Last fall I visited the farm with the guide Martin Daykin and photographed the vineyard, so on this rainy day Rossana and I relaxed in Elena’s cozy dining room, admired precious old photos of the family who lived there in the past, sampled Elena’s wines, nibbled on pecorino cheese and her excellent homemade bread, and talked about how she and her husband, Bruno Piarulli, had come to Preggio.
Originally from Bergamo in the north of Italy, the couple were drawn to country living after selling a high tech business ten years ago. They travelled around, even visiting Australia, looking for a piece of land where they could have animals and try their hand at farming. Eventually they found this property (“love at first sight”), an old contadini farm at 500 meters elevation with south-facing slopes, a vineyard of mixed vines, a cantina, and most importantly, a natural spring which produces water of superior quality.
Elena became a sommelier, and hired an agronomist. On 2.5 hectares, about 6 acres, they planted Sangiovese, Grechetto di Todi, a few Trebbiano and Malvasia, and surprisingly, Incrocio Manzoni, named for the professor who developed it in the 1920s in Conegliano, and usually grown in the Veneto. Being from the north Elena and Bruno were familiar with this grape.
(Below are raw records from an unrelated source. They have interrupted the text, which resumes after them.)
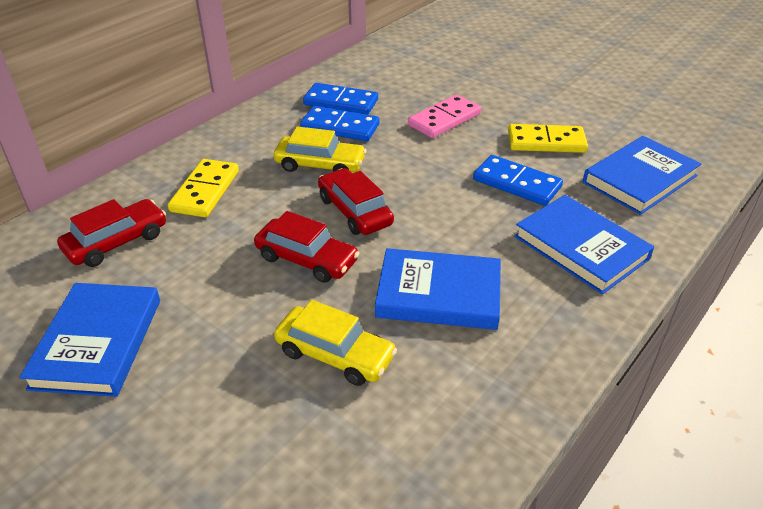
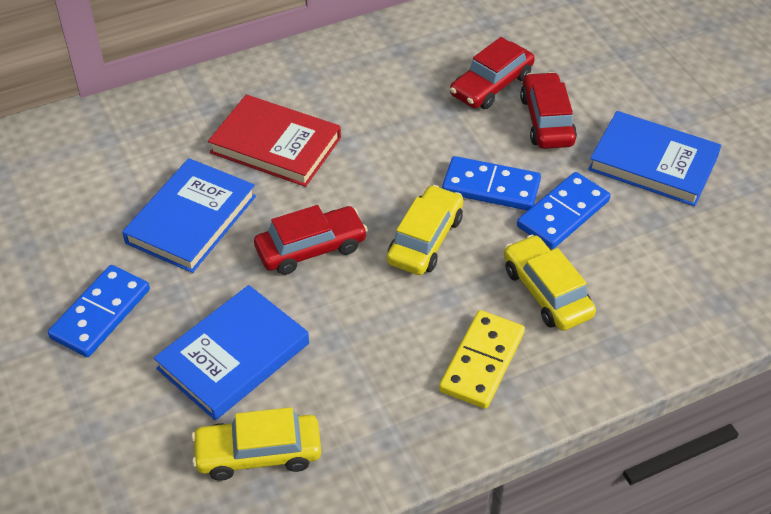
blue book: 4 -> 3
pink domino: 1 -> 0
red book: 0 -> 1
yellow car: 2 -> 3
yellow domino: 2 -> 1

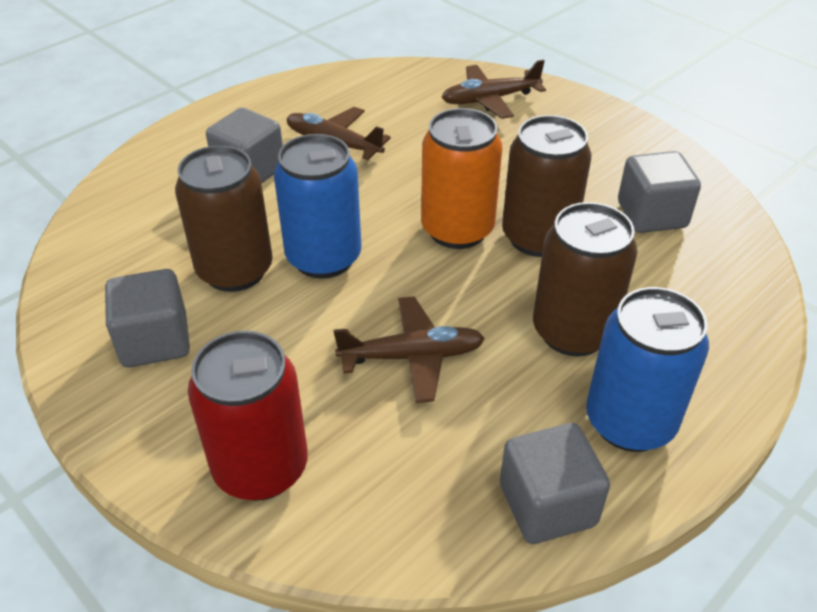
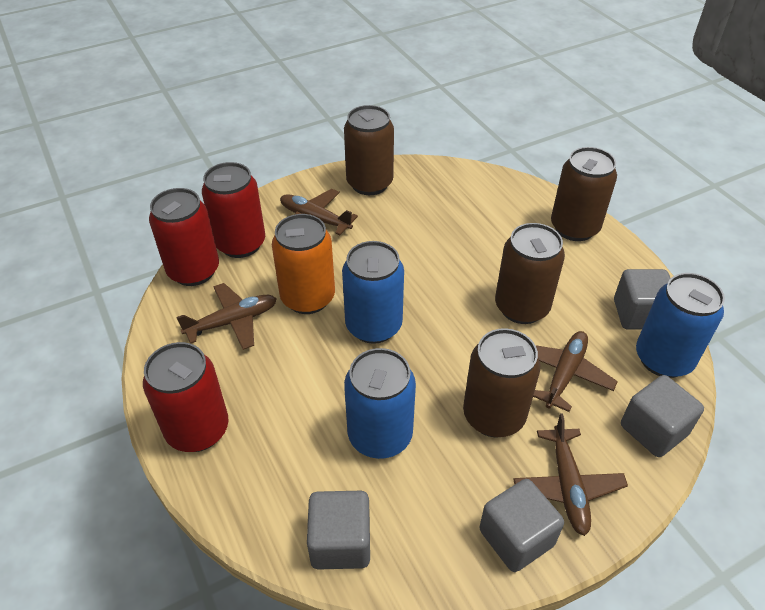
blue can: 2 -> 3
brown can: 3 -> 4
brown plane: 3 -> 4
red can: 1 -> 3

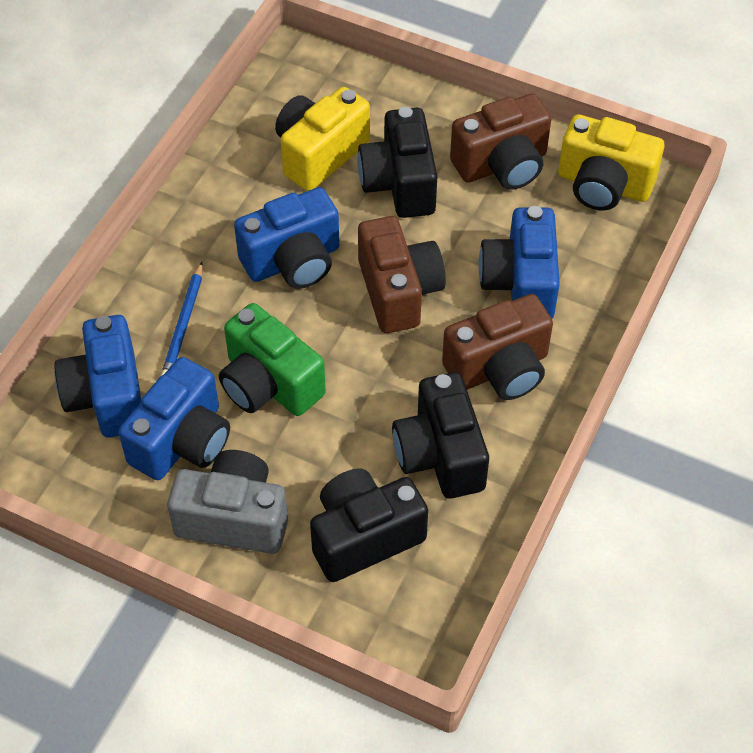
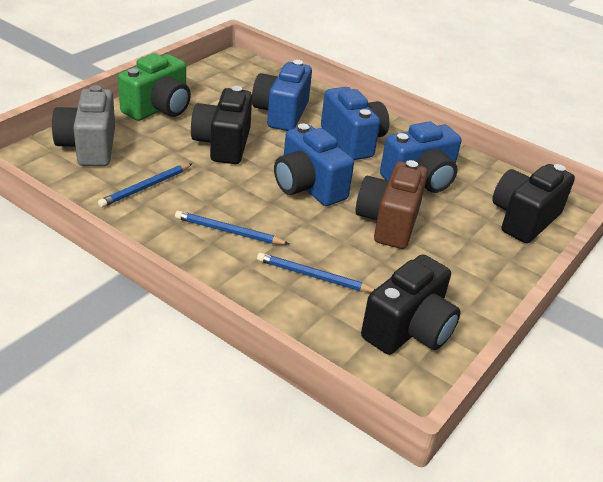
blue pencil: 1 -> 3
brown camera: 3 -> 1
yellow camera: 2 -> 0

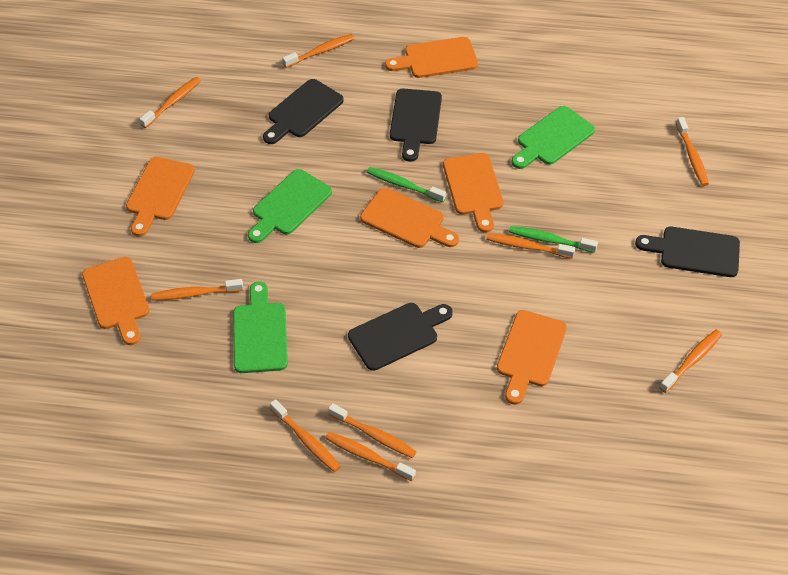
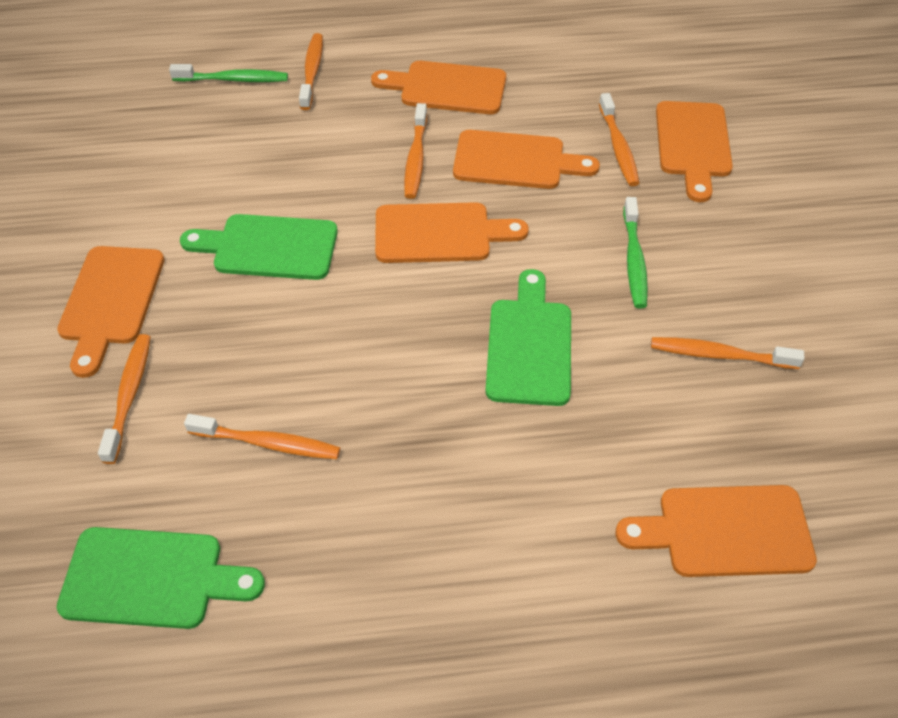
black cutting board: 4 -> 0
orange toothbrush: 9 -> 6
She produces 3,000 bottles of white wine and 6,000 bottles of red. Elena says she has had the best luck with her white grapes, as the faster maturing Grechetto vines are robust. 2014 was a hard year with fewer grapes due to the rain, but the ones that struggled through that year were of very good quality. I liked her 2014 white Deèlena and wound up buying several bottles. By contrast, the glorious weather of 2015 made for an easy year all over Italy. Turning to the subject of red wine, Rossana agreed that thin skinned, late harvested Sangiovese can be difficult. I think that Elena’s light red wine is would go nicely with pasta. Her wine is biologico but as vinification takes place at another winery that is not, it can’t be labelled as such.
Another passion for Elena is bee keeping. It all started with the capture of a swarm on the property. Local people gave her advice early on, she then took courses, and now has 22 hives. She welcomes visitors who are curious to learn more.
She sells her honey and wine directly from the Azienda, but also from the bar and La Castagna restaurant in Preggio, at Bellona restaurant nearby, and in Perugia at the enotecas Gio and Storie Perugine.
Her wines average at around 10 euros per bottle. We recommend a visit if you are staying in the area; be sure to call in advance.